Zimmer concludes that
Tensions over [the paper] may really boil down to something simple: The need for better communication between disciplines that previously had little to do with each other. As new data models allow mathematicians and physicists to make their own contributions about language, scientific journals need to make sure that their work is on a firm footing by involving linguists in the review process. That way, culturomics can benefit from an older kind of scholarship -- namely, what linguists already know about humans shape words and words shape humans.
Beyond pointing out that linguists and other non-physicists don't already apply sophisticated mathematical models to language -- there are several entire fields that already do this work, such as computational linguistics and natural language processing -- I respectfully suggest that involving linguists at the review process is way too late. If the goal is to improve the quality of the science, bringing in linguists to point out that a project is wrong-headed after the project is already completed doesn't really do anyone much good. I guess it's good not to publish something that is wrong, but it would be even better to publish something that is right. For that, you need to make sure you are doing the right project to begin with.

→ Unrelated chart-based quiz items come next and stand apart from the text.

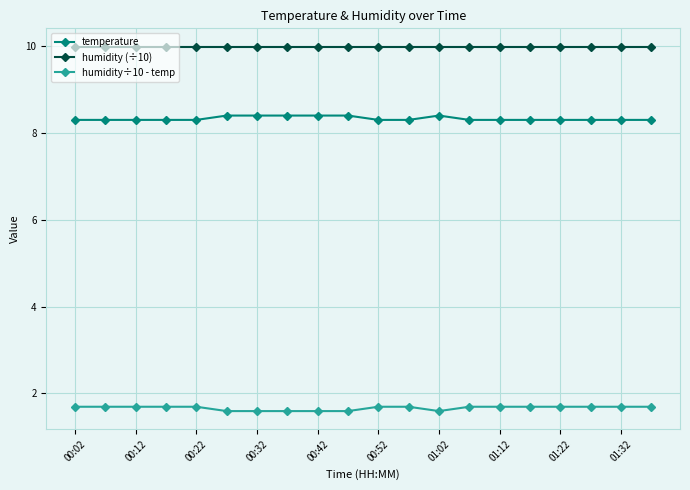

True or false: humidity÷10 - temp and temperature cross at least once.

False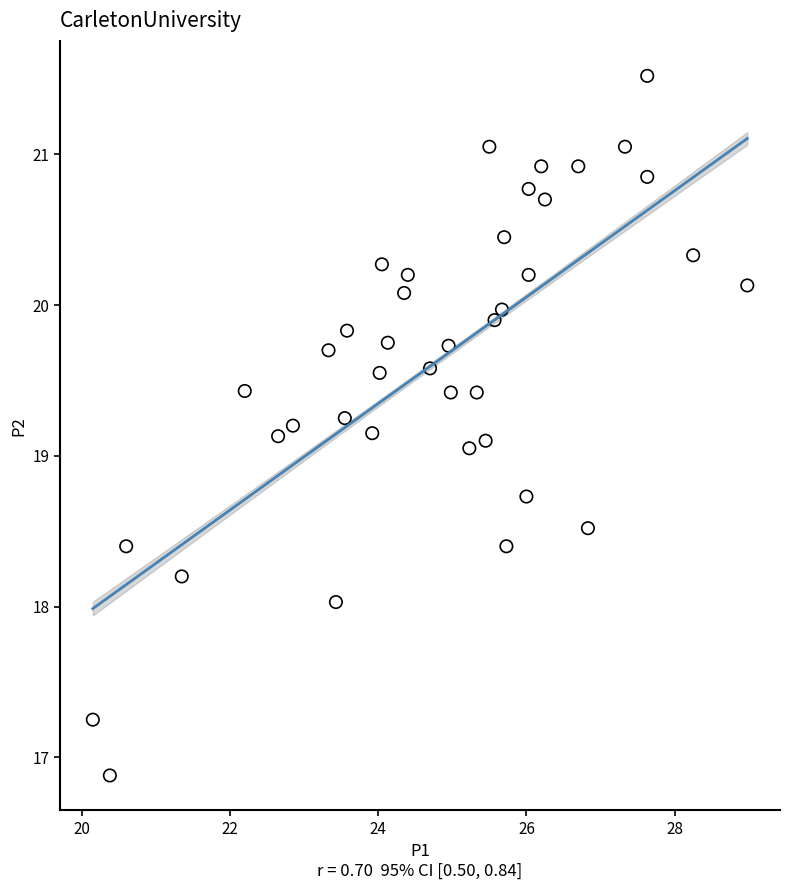

What is the range of X values (max minus min)?

8.8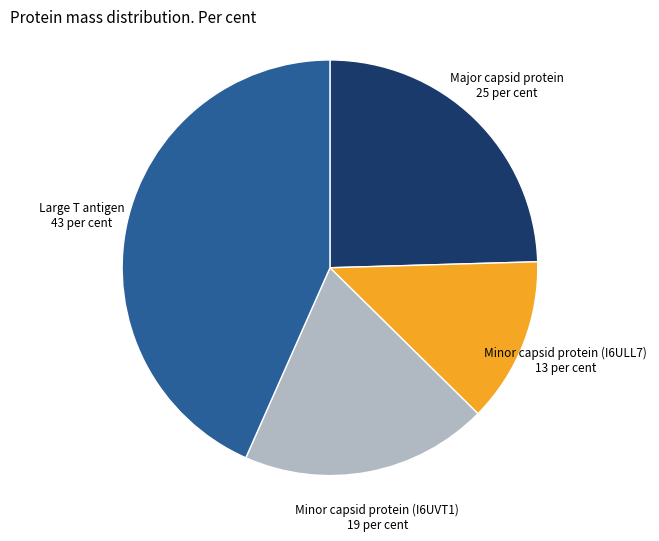

Count the number of slices in the pie.

4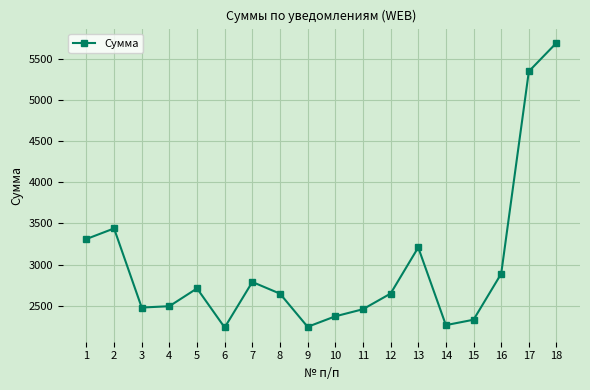

Does the chart display data point markers on the line(s)?

Yes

This brings me to the difficulty with interdisciplinary research. The typical newly-minted professor -- that is, someone just starting to do research on his/her own without regular guidance from a mentor/advisor -- has studied that field for several years as an undergraduate, 5+ years as a graduate student, and several more years as a post-doc. In fact, in some fields even newly-minted professors aren't considered ready to release into the wild and are still working with a mentor. What this tells me is that it takes as much as 10 years of training and guidance before you are ready to be fully on your own. (This will vary somewhat across disciplines.)

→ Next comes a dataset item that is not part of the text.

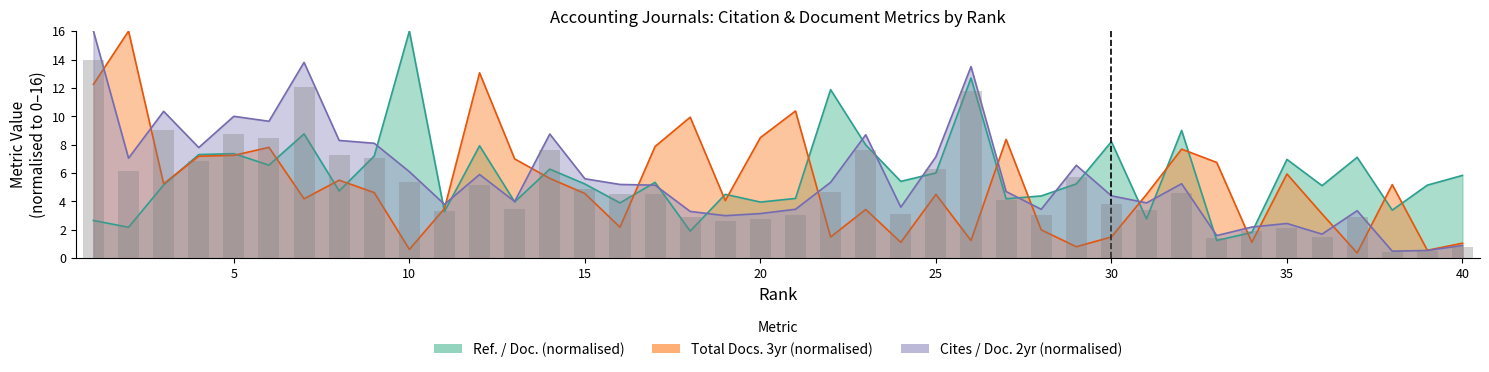

At which category is the sum across all series the highest?

1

Now maybe someone who has already mastered one scientific field can master the second one more quickly. I'm frankly not sure that's true, but it is an empirical question. But it seems very unlikely that anyone, no matter how smart nor how well trained in their first field, is ready to tackle big questions in a new field without at least a few years of training and guidance from an experienced researcher in that field.

This is not a happy conclusion. I'm getting a taste of this now, as I cross-train in computational modeling (my background is pure experimental). It is not fun to go from being regarded as an expert in your field to suddenly being the least knowledgeable person in your laboratory. (After a year of training, it's possible I'm finally a more competent computational modeler than at least the incoming graduate students, though it's a tough call -- they, at least, typically have several years of relevant undergraduate coursework.) And I'm not even moving disciplines, just sub-disciplines within cognitive science!

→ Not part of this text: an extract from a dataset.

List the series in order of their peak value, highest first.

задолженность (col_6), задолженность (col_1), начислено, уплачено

So it's not surprising that some choose the "shortcut" of reading a few papers, diving in, and hoping for the best, especially since the demands of the career mean that nobody really has time to take a few years off to learn a new discipline. But it's not clear that this is a particularly effective strategy. All the best interdisciplinary work I have seen -- or been involved in -- involved an interdisciplinary team of researchers. This makes sense. It's hard enough to be an expert in one field. Why try to be an expert in two fields when you could just collaborate with someone who has already done the hard work of becoming an expert in that discipline? Just sayin'.